In 2003, I have submitted my own painting to analysis to create my first computer program, “The Painting Machine”. Being the observer of my own works was very revealing. I discovered that certain elements were determinant while others were secondary. I noticed that over the years I had acquired particular habits and wondered why certain works seemed stronger than others. This led to the description of a process that I could translate into a computer program. The principle is to set precise rules for the overall composition of the picture while leaving many choices at random to the computer. It produces images that look like the works I paint myself.
My surprise was to discover that this part of random in the work is not only a source of fortunate coincidences but also an expression of the universal contingency.
There is something light and joyful in the free appearance of colors and signs. Something which appears purely by chance gives me a feeling of freedom and elation by its mere presence. Similar to what I experienced when I discovered the joyful random of François Morellet’s works or Jean Tinguely’s “free machines “. This irruption of random opens the door to novelty and unforeseen results, an attitude very different from that of a painter.
“Work with no End”
Random has become the driving force for my work. Abandoning a strictly painterly point of view, I attempt to experience the passing of time, the “endless creation of unpredictable novelty” according to Bergson’s expression. In generative works, the image builds up itself in real time. Accidents arise in a random way and the image evolves freely. There is really something going on, there, under our eyes. Movement and rythm play a key role in this work. It is not the recorded image, but its evolution in time that constitutes the work: An attempt to perceive the passage of time as “always the same and always different”.
“Free lines”
Little by little, the programs that I write depart from my painting. In “Free Lines”, there is no more traces of my drawings, the shapes are a result of mathematical calculation. On the screen, a line takes shape like calligraphy. My eyes follow the extreme end of this line and its movement tells me something about my life. The mathematical equation gives a “style”, a general coherence to the line whereas the random parameters make it totally unpredictable in detail. This strange compound of structure and improvisation, reminiscent of Jazz music, echoes my own existence.
Why digital?
The capacity of the computer to produce random in a simple way as well as the possibility to create images which evolve in time opens the way to works very different from painting. The quality of light, colors and transparency is also a key feature for my choice. However, it would be naïve to think that the computer creates works by itself. The work is just different from a painter’s. The creation is not in the visible image but upstream to the image, in the program that produces these images. An other characteristic is that the images are produced very quickly and in large quantities. Selection and elimination becomes a key part of the work. I like this part, making a choice between images, wondering why some are appealing to me and others not.

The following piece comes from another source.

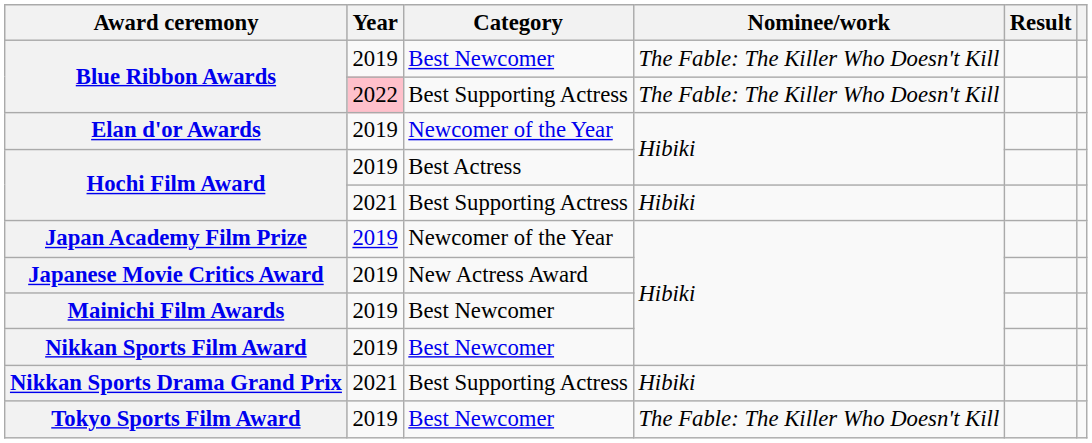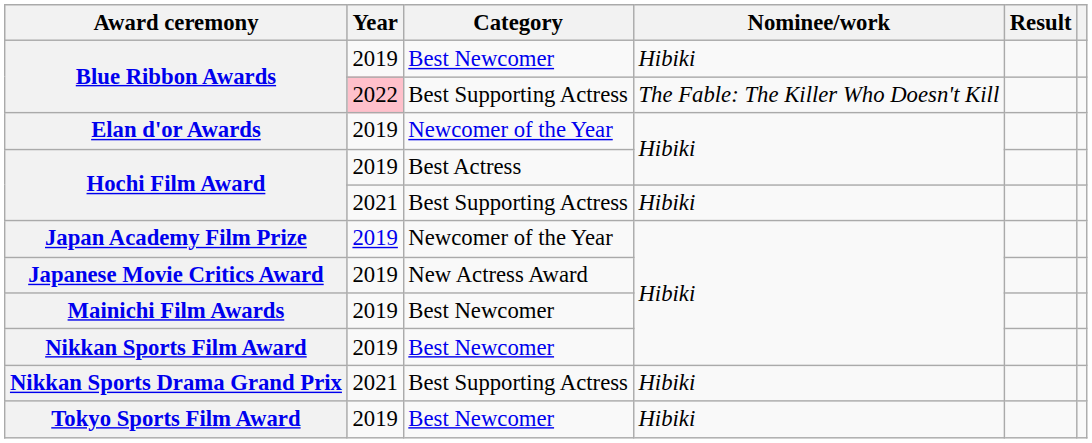Blue Ribbon Awards / Best Newcomer | Nominee/work: The Fable: The Killer Who Doesn't Kill -> Hibiki
Tokyo Sports Film Award | Nominee/work: The Fable: The Killer Who Doesn't Kill -> Hibiki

I must admit that computer did not leave me unchanged in the way I see the world around me. Especially I became very attentive to random occurrences.
Material of the Digital
Digital works keep an immaterial character –in spite of the drawings that I use as a base for many programs. One can regret not finding the moving track of the artist’s hand. But one needs to consider that computer sciences have a material of their own. And I believe Jean Dubuffet’s words when he said that “Art has to arise from the material”. The material is unwilling; it questions and challenges the idea of the artist. This is also true of digital art: the material of digital is the computer hardware and the writing of the code. As the sculptor or the painter, the artist experiences limits and resistance. Little by little, he finds a style of his own. He has to embody his intuition in the limited framework of the digital screen and with his own skills to design and develop a code. And the way from the initial idea to the accomplished work is sometimes long and tortuous.
Natural or Artificial intelligence?
Generative works are created by machines, according to rules that include a degree of uncertainty or random so that the output is unpredictable.

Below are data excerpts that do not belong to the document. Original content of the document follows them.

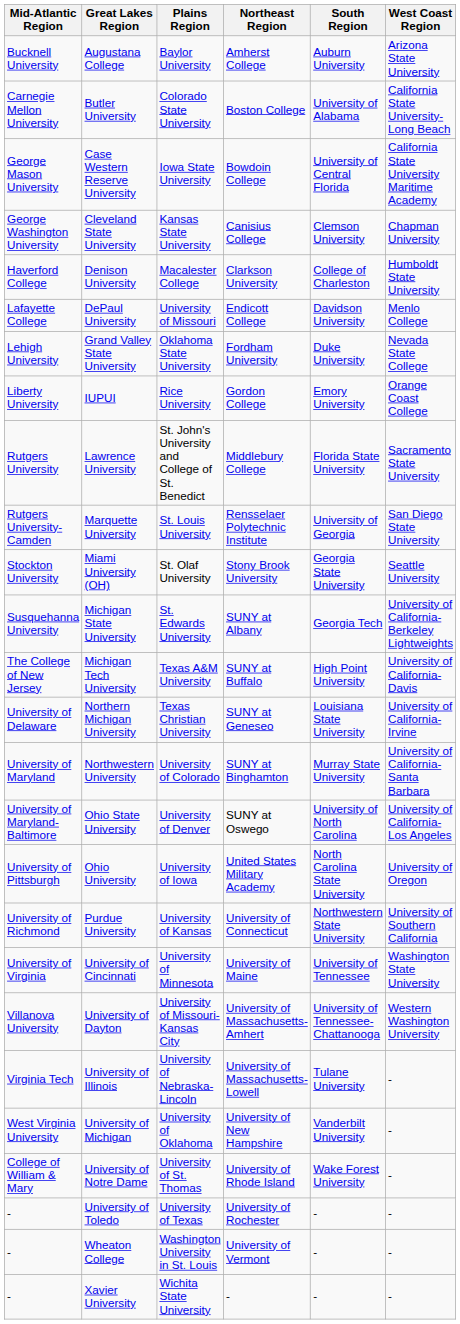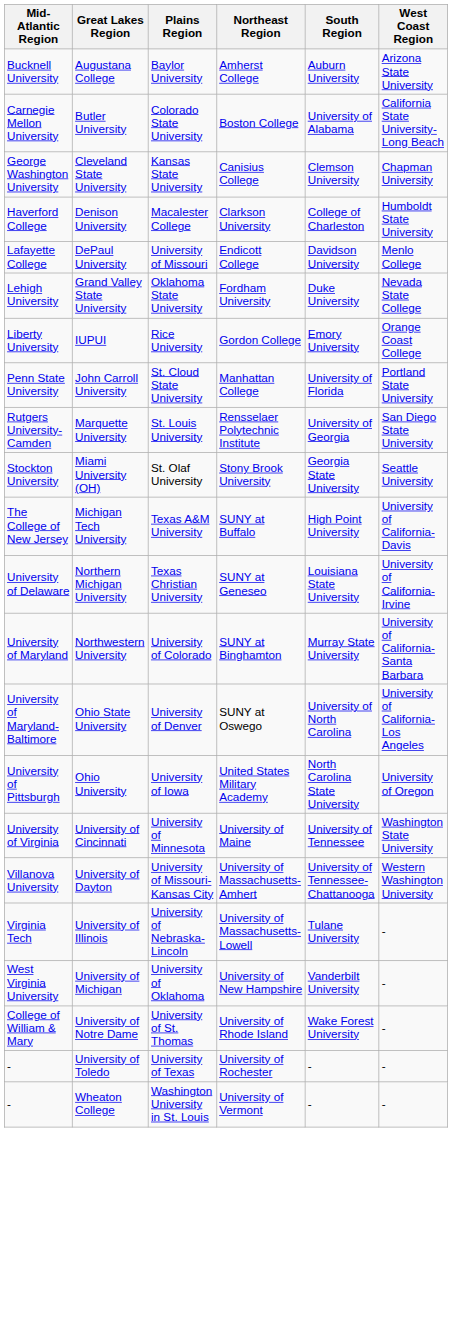- row: George Mason University | Case Western Reserve University | Iowa State University | Bowdoin College | University of Central Florida | California State University Maritime Academy
+ row: Penn State University | John Carroll University | St. Cloud State University | Manhattan College | University of Florida | Portland State University
- row: Rutgers University | Lawrence University | St. John's University and College of St. Benedict | Middlebury College | Florida State University | Sacramento State University
- row: Susquehanna University | Michigan State University | St. Edwards University | SUNY at Albany | Georgia Tech | University of California-Berkeley Lightweights
- row: University of Richmond | Purdue University | University of Kansas | University of Connecticut | Northwestern State University | University of Southern California
- row: - | Xavier University | Wichita State University | - | - | -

In the case of AI, the rules are not established by humans, but elaborated by machines. This is “machine learning”. Through neural networks algorithms, the machine is able to “learn” from thousands of existing portraits what is a portrait and discriminate a portrait from any other image. It is important to note that the rules established by the machine are not expressed and remain inaccessible to humans.
This is all very interesting from a scientific point of view but I find it a bit frustrating for the artist since the exciting part for me is to invent the rules and depart from pre-existing models. And even when my purpose is to mimic my own paintings, as in “The Painting Machine”, it involves a very conscious and deliberate analysis.